Min cost to walk 2D grid with free teleports #hard #dijkstra #dp

Intuition

Didn’t solved.

    // BFS?
    // A*
    // Dijkstra
    //
    // store individual k for each path
    //
    // moves only right-down,
    // can teleport backwards for some optimal paths
    //
    // we have to try all possible paths
    //
    // visited set is x,y,k
    //
    // to teleport we have to try all "lower" values
    //
    // 80*80=1600 or 10^3 can be O(n) scan for lowers?
    //
    // DP=DFS+cache? - no, we can visit twice with better value, so should be Dijkstra
    //
    // TLE
    //
    // TLE TLE TLE
    // TLE

To make Dijkstra work skip already done teleportations for each lower[k], where lower is indices of all sorted values.

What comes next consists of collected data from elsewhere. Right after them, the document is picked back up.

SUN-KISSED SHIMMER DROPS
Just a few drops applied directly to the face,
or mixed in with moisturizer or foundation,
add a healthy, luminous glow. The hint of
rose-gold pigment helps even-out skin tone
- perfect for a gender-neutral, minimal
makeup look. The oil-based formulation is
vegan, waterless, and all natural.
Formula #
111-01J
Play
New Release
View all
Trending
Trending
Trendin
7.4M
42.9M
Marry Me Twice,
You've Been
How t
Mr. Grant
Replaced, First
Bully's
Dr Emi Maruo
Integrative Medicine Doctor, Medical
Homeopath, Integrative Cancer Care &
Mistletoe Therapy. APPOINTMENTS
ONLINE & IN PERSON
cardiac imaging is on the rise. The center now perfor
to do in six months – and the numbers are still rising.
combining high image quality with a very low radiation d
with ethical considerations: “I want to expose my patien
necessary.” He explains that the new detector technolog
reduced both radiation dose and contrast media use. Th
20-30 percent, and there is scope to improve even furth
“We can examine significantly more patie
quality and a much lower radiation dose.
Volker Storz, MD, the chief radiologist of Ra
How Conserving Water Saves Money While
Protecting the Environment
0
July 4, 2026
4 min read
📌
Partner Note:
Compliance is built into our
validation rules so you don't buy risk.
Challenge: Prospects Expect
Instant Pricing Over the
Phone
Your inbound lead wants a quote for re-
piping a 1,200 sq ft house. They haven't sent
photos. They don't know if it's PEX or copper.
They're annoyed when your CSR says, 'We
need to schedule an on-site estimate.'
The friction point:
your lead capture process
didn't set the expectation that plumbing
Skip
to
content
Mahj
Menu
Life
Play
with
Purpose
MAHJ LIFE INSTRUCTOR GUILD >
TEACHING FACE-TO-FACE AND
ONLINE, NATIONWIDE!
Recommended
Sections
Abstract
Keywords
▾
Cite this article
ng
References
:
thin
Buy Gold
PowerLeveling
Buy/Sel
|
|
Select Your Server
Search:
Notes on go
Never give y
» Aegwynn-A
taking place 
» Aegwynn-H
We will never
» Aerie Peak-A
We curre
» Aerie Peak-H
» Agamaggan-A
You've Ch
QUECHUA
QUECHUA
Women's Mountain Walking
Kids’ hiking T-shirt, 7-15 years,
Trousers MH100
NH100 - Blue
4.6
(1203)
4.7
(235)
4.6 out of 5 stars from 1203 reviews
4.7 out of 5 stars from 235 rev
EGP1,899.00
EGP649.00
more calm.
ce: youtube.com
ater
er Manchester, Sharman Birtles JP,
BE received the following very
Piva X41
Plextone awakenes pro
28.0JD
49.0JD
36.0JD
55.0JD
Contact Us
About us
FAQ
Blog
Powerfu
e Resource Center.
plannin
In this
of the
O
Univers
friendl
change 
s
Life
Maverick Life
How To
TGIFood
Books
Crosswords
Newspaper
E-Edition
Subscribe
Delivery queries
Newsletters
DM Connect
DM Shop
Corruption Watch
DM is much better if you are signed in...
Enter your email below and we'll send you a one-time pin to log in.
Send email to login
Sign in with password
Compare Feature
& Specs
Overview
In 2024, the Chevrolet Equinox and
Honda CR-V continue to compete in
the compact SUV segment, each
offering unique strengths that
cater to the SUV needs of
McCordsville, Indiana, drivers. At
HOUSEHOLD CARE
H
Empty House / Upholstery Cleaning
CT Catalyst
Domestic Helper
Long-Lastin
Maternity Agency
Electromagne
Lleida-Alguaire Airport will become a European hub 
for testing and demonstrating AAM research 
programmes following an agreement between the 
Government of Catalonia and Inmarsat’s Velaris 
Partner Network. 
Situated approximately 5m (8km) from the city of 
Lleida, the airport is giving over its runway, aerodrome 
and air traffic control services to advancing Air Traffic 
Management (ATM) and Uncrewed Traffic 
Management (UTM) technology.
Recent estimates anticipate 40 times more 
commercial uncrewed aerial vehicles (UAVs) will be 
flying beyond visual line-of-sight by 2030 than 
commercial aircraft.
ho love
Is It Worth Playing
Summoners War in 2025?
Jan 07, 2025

The dp solution: do k layered relaxations of teleportations and walks right-bottom.

Approach

  • why in Dijkstra we can skip teleportations individually for each k?
  • why in Dp solution we updating by batches of equal values the minimum value so far?
  • why in Dp solution we sort descending and going from bigger to lower value and updating min(dp)?

Complexity

  • Time complexity: \(O(n^2klog(n))\) for Dijkstra and n^2k for DP

  • Space complexity: \(O(n^2k)\) for Dijkstra, n^2 for dp

Code

// 1505ms
    fun minCost(g: Array<IntArray>, k: Int): Int {
        val q = PriorityQueue<IntArray> { a,b -> a[3]-b[3] }
        val d = Array(g.size) { Array(g[0].size) { IntArray(k+1) {1 shl 30}}}
        val sorted = (0..<g.size*g[0].size).sortedBy {g[it/g[0].size][it%g[0].size]}
        q += intArrayOf(0, 0, k, 0); val lower = IntArray(k+1)
        while (q.size > 0) {
            val (x,y,k,c) = q.poll()
            if (x==g[0].size-1&&y==g.size-1) return c
            for ((x,y) in arrayOf(x+1 to y, x to y+1))
                if (x < g[0].size && y < g.size&&d[y][x][k]>c+g[y][x]) {
                    q += intArrayOf(x,y,k,c+g[y][x]); d[y][x][k] = c+g[y][x]
                }
            if (k > 0) while (lower[k] < sorted.size) {
                val i = sorted[lower[k]]; val (ny,nx) = i/g[0].size to i%g[0].size
                if (g[ny][nx] > g[y][x]) break
                if (c < d[ny][nx][k-1]) { q += intArrayOf(nx,ny,k-1,c); d[ny][nx][k-1] = c }
                lower[k]++
            }
        }; return -1
    }

// 68ms
    pub fn min_cost(g: Vec<Vec<i32>>, k: i32) -> i32 {
        let w = g[0].len(); let g = g.concat(); let n = g.len();
        let mut d = vec![1 << 30; n]; d[0] = 0;
        let mut v: Vec<_> = (0..n).collect(); v.sort_by_key(|&i| -g[i]);
        for a in 0..=k {
            for i in 0..n {
                if i >= w { d[i] = d[i].min(d[i - w] + g[i]); }
                if i % w > 0 { d[i] = d[i].min(d[i - 1] + g[i]); }
            }
            if a == k { break; }
            let (mut m, mut s) = (1 << 30, 0);
            for i in 0..=n {
                if i == n || g[v[i]] != g[v[s]]
                    { for &j in &v[s..i] { d[j] = m; } s = i }
                if i < n { m = m.min(d[v[i]]); }
            }
        } d[n-1]
    }